À COMPLÉTER:
(a) D'après l'extrait, quelles sont les deux obligations qu'emporte l'interdiction posée par l'article 3 de la CEDH ?
(b) Traduisez en anglais cette phrase de l'extrait : « L’article 1 de la CEDH combiné à l’article 13 crée une obligation procédurale. »
(c) Recopiez le passage de l'extrait qui commence par « L’article 1 de » et se poursuit jusqu'à « par la CEDH. ».

EXTRAIT:
- - - - - - -
III- La portée de l’interdiction des mauvais traitements des migrants vulnérables.
Le caractère absolu de l’interdiction édictée par l’article 3 de CEDH dont les autorités nationales et les particuliers [23] sont débiteurs, est mieux apprécié par la portée attribuée à cette dite interdiction. L’interdiction emporte deux obligations : une obligation qualifiée de substantielle et une autre de procédurale. En tant qu’obligation substantielle, l’interdiction posée par l’article 3 ne connait pas de limites et fait du droit à la protection contre la torture, et les traitements inhumains, un droit auquel l’Etat ne peut déroger. C’est une règle impérative sans aucune restriction quel que soit l’agissement de la personne. Elle renferme une obligation négative mais aussi positive. En fait l’article 3 pose une obligation de ne pas pratiquer sur des individus qui relève de la juridiction d’un Etat donné et partie contractante, des actes de torture comme de traitements inhumains et dégradants [24]. Mais, en tant qu’obligation positive, il impose la protection de l’intégrité physique de la personne qu’est la finalité de l’obligation de ne pas faire. Cette protection de l’intégrité physique, qui renvoie à une obligation positive, d’après l’affaire Pretty ressort de la combinaison de l’article 3 et article 1 de la CEDH qui prévoit la reconnaissance des droits qui figurent dans le titre I de la Convention à l’occurrence le droit à la protection contre les traitements prohibés. Cette protection est matérialisée par des garanties fondamentales, par exemple la possibilité de recourir à un examen par le médecin de son choix [25], mais aussi par l’encadrement de l’intervention des autorités étatiques par l’usage de la force physique ou matérielle [26], (l’article 3 combiné à l’article 2 fait naître une obligation positive de réglementer l’usage de la force) par un cadre juridique et administratif. L’existence d’une obligation positive, en matière de protection contre les mauvais traitements, est souvent revenue dans la jurisprudence de la CEDH. C’est le cas dans l’affaire Al-Adsani [27], dans celle de A. c. c/ Royaume-Uni [28], (l’obligation pour les Hautes parties contractantes de prendre des mesures propres à empêcher la torture, les traitements inhumains et dégradants de personnes relevant de juridiction d’un Etat partie contractante).
L’article 1 de la CEDH combiné à l’article 13 crée une obligation procédurale. En effet d’après l’article 13, la personne a droit à un recours effectif en cas de violation de droits et libertés reconnus par la CEDH.
- - - - - - -
ENTRÉES:
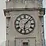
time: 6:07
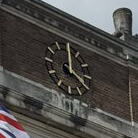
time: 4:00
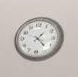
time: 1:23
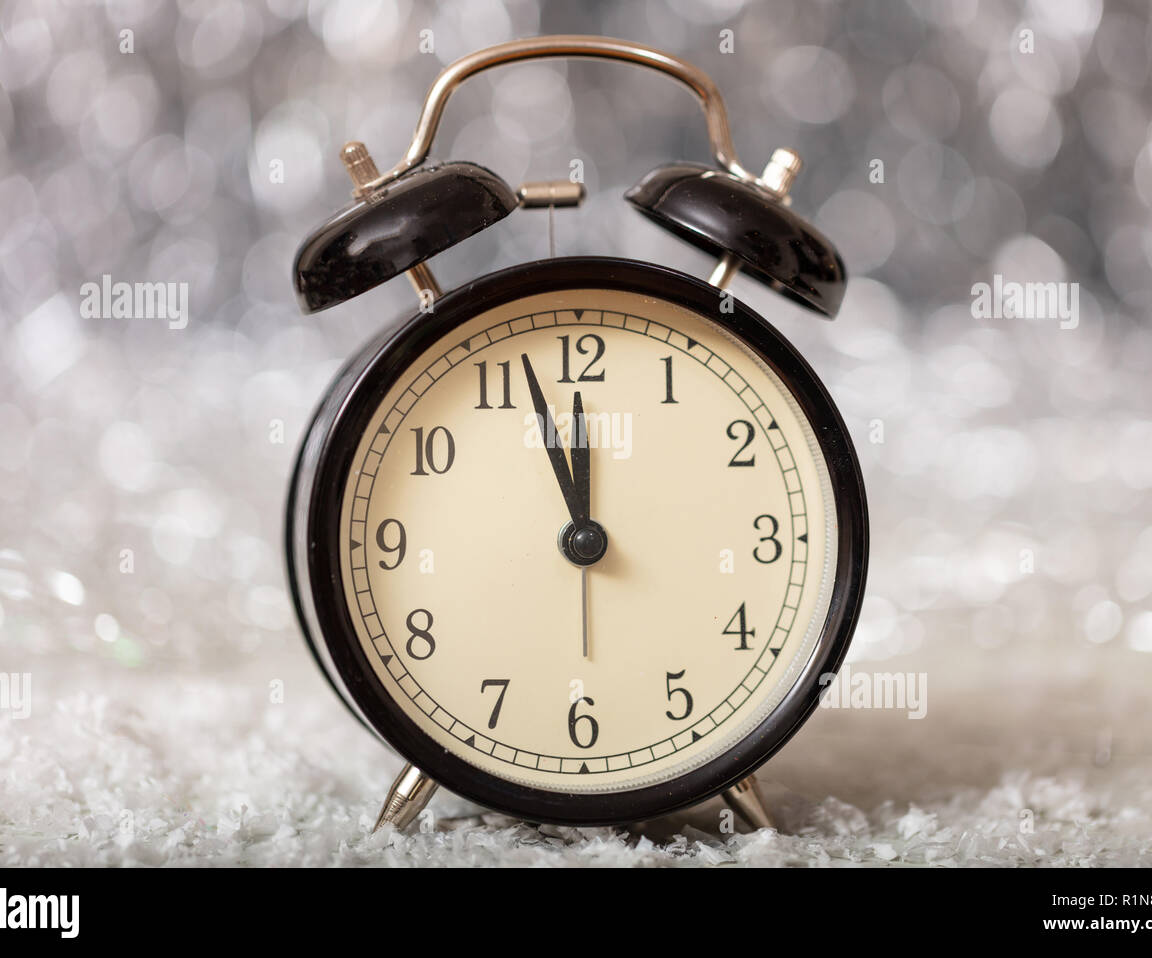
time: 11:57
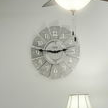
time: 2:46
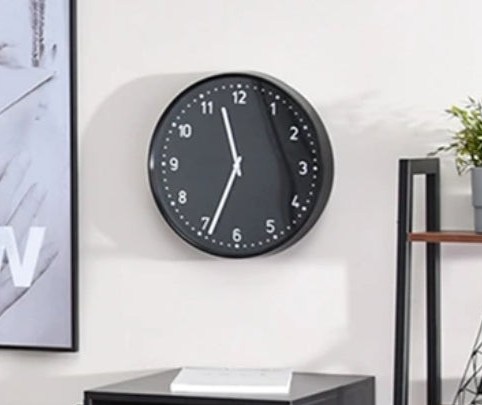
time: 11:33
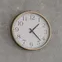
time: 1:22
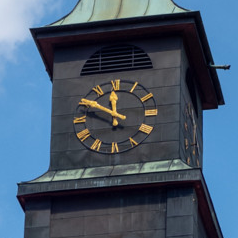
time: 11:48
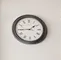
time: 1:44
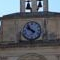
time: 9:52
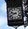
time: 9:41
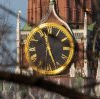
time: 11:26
- - - - - - -
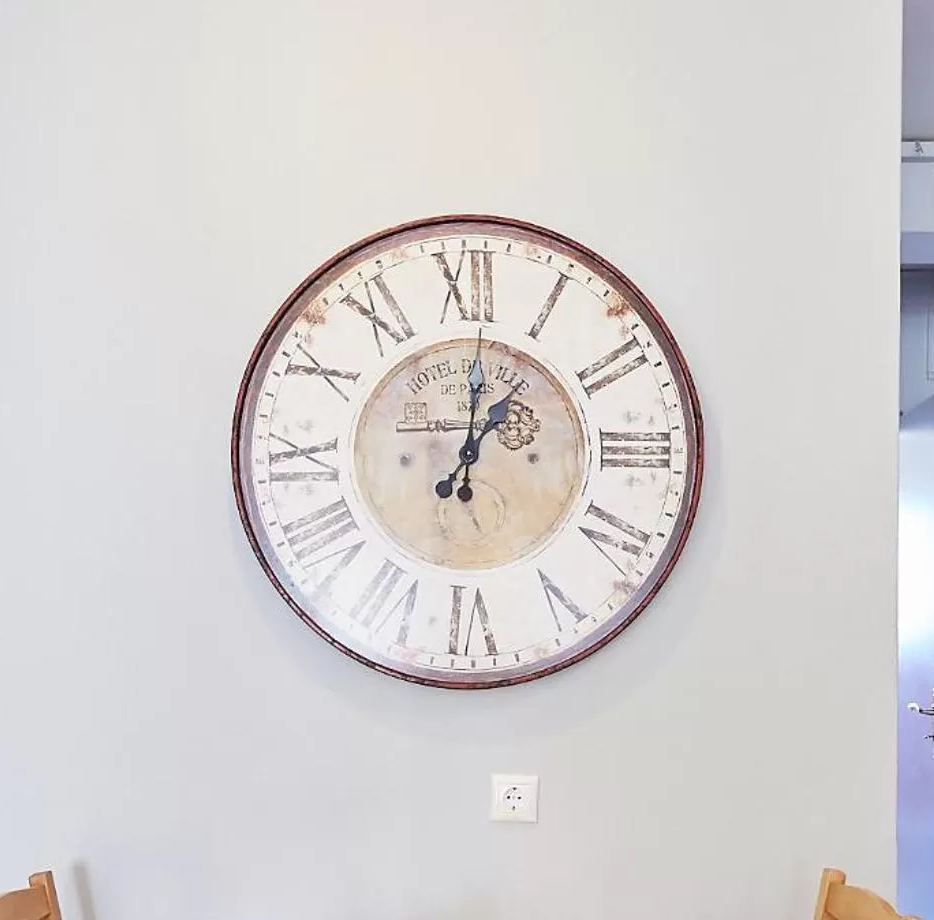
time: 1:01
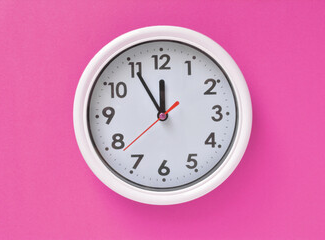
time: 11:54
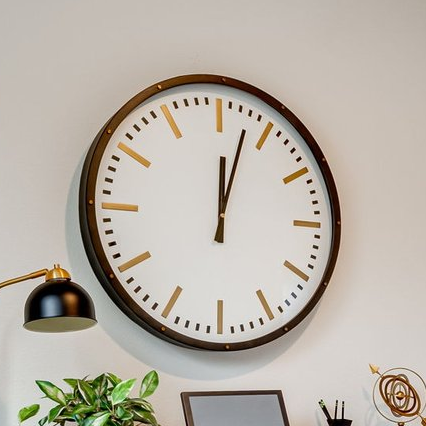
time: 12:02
- - - - - - -
RÉPONSES PAR CONSIGNE:
(a) Une obligation substantielle et une obligation procédurale.

(b) Article 1 of the ECHR, combined with Article 13, creates a procedural obligation.

(c)
L’article 1 de la CEDH combiné à l’article 13 crée une obligation procédurale. En effet d’après l’article 13, la personne a droit à un recours effectif en cas de violation de droits et libertés reconnus par la CEDH.